Classement | Pays | Nom du fonds | Capitaux (en dollars US) |
---|---|---|---|
1 | Emirats arabes unis | Abu Dhabi Investment Authority | 875 |
2 | Arabie saoudite | SAMA Foreign Holdings | 433 |
3 | Singapour | Government of Singapore Investment Corporation | 330 |
4 | Chine | SAFE Investment Company | 311,6 |
5 | Norvège | Government Pension Fund – Global | 301 |
6 | Koweit | Kuwait Investment Authority | 264,4 |
7 | Chine | China Investment Corporation | 200 |
8 | Russie | National Welfare Fund | 189,7 |
9 | Hong Kong | Hong Kong Monetary Authority Investment Portfolio | 173 |
10 | Singapour | Temasek Holdings | 134 |
11 | Emirats arabes unis | Investment Corporation of Dubai | 82 |
12 | Chine | National Social Security Fund | 74 |
13 | Qatar | Qatar Investment Authority | 60 |
14 | Libye | Libyan Investment Authority | 50 |
15 | Algérie | Revenue Regulation Fund | 47 |
16 | Australie | Australian Future Fund | 43,8 |
17 | Etats-Unis | Alaska Permanent Fund | 39,8 |
18 | Kazhakstan | Kazakhstan National Fund | 38 |
19 | Irlande | National Pensions Reserve Fund | 30,8 |
20 | Brunei | Brunei Investment Agency | 30 |
21 | Corée du Sud | Korea Investment Corporation | 30 |
22 | Malaisie | Khazanah Nasional | 25,7 |
23 | France | Fonds stratégique d'investissement | 25,2 |
24 | Chili | Social and Economic stabilization Fund | 21,3 |
25 | Canada | Alberta's Heritage fund | 16,6 |
Source : Sovereign Wealth Fund Institute, iFRAP |
De plus, il convient de remettre à leur juste place les fonds souverains. Malgré leur forte croissante ces dernières années, la totalité des capitaux des fonds souverains ne représente qu'une part infime des investisseurs institutionnels mondiaux. Comme le montre un article du magazine britannique « The Economist », alors que le patrimoine géré par les fonds souverains s'élève à 3000 milliards de dollars, il n'est que peu de chose face au patrimoine géré par les fonds de pension (près de 21.000 milliards) ou les compagnies d'assurance (18.000 milliards).

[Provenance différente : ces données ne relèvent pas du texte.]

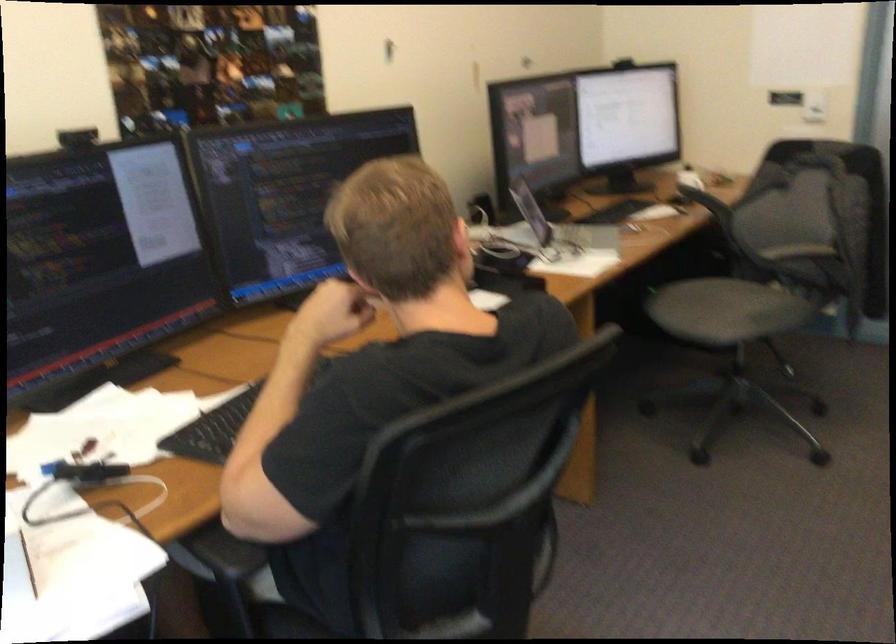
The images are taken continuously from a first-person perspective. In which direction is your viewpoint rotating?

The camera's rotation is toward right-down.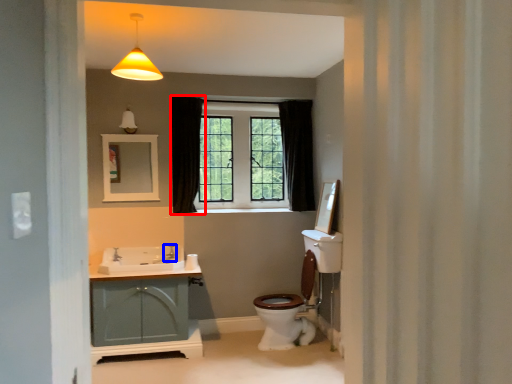
Question: Which of the following is the closest to the observer, curtain (highlighted by a red box) or faucet (highlighted by a blue box)?

Choices:
 (A) curtain
 (B) faucet

Answer: (B)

Ajoutons que les missions de ce fonds semblent être redondantes avec les missions d'Oséo : l'aide aux PME stratégiques. Avait-t-on véritablement besoin d'un endettement nouveau de l'Etat de 6 milliards d'euros alors que le capital risque investit chaque année plus de 10 milliards d'euros dans les entreprises ?
Plus qu'un fonds souverain aux possibilités d'investissement réduites, à la gouvernance complexe et la réactivité douteuse, nous avons besoin de réformes qui encouragent l'investissement dans les entreprises. La loi ISF TEPA a permis de diriger près d'1 milliard d'euros vers les entreprises en 2008, sans faire appel à la moindre administration. Une réforme du type de celle de l'EIS anglais permettrait de lever plus de 1 milliards d'euros par an pour les entreprises en phase d'amorçage. Pour défendre les PME françaises, autant préférer une multitude de lilliputiens qu'un Gulliver aux pieds et poings liés.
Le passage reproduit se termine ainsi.